La mancanza di servizi: il nodo degli asili nido

Ma cosa rende particolarmente difficile la situazione delle madri lavoratrici nel nostro Paese? Di sicuro molto dipende dalla mancanza di servizi. A partire appunto dagli asili nido. I dati infatti indicano chiaramente come alla nascita di un figlio sia soprattutto l’occupazione femminile a calare. Ed infatti i Comuni con il miglior indice di parità di genere in termini di occupazione sono anche quelli con un’offerta di asili nido e servizi più capillare. Al contrario, nei Comuni dove il tasso di occupazione maschile è doppio o anche più che doppio rispetto a quello femminile, la presenza di nidi risulta molto meno diffusa.

Insomma: l’occupazione femminile va di pari passo con l’offerta di servizi per la prima infanzia e viceversa. Secondo i dati elaborati dalla Fondazione Openpolis infatti, nei comuni dove il tasso di occupazione di donne e uomini è più paritario, l’offerta di nidi e servizi prima infanzia raggiunge i 40 posti ogni 100 bambini. Dieci punti al di sopra della media nazionale (30%). Nei territori dove il rapporto tra tasso di occupazione maschile è tra 1,2 e 1,5 volte superiore rispetto a quello femminile, l’offerta scende invece al 26%. Dove gli uomini lavorano tra 1,5 e 2 volte più delle donne, i posti nido calano a 12 ogni 100 bambini. Addirittura a 7 posti ogni 100 minori dove il tasso di occupazione maschile è doppio o più che doppio di quello femminile. Una relazione da leggere nei due sensi, ma che deve porre l’attenzione rispetto alla necessità di potenziare l’offerta di questi servizi sull’intero territorio nazionale.

Al Nord va meglio che al Sud

Come spesso accade il nostro Paese appare diviso in due, anzi in tre. Prendendo i capoluoghi, ad esempio, le 10 città con più occupazione femminile sono tutte situate nell’Italia centrosettentrionale: Belluno, Siena, Bolzano, Trento, Lodi, Prato, Cuneo, Modena, Lecco e Milano. In questi comuni, l’occupazione femminile oscilla tra il 75,7% del capoluogo lombardo e l’81,9% di Belluno. Analogamente, in tutte queste città l’offerta di servizi per la prima infanzia supera la media nazionale (30 posti ogni 100 bambini). Dai quasi 60 posti di Siena ai 35,1 di Cuneo.

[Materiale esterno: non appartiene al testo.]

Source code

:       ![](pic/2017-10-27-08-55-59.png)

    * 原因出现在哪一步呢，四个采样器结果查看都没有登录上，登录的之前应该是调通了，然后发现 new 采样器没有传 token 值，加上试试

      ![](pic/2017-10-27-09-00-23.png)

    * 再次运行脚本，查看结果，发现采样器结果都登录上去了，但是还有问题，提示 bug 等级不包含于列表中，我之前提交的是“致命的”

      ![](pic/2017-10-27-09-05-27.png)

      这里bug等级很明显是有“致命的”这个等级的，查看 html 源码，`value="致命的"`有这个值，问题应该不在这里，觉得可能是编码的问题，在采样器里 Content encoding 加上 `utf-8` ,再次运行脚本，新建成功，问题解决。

Al contrario, sono tutte nel mezzogiorno le città italiane con l’occupazione femminile più bassa: Catania, Napoli, Palermo, Trapani, Andria, Taranto, Messina, Crotone, Siracusa e Trani. Comuni dove la percentuale di donne che lavora varia dal 42,1% di Catania al 47,4% di Trani e Siracusa. In parallelo, anche in termini di servizi per la prima infanzia l’offerta di posti è sistematicamente inferiore alla media nazionale. Si attesta appena a 8 posti ogni 100 bambini a Catania, e in nessuna di queste – con l’eccezione di Siracusa (27,4%) – raggiunge i 20 posti ogni 100 bambini.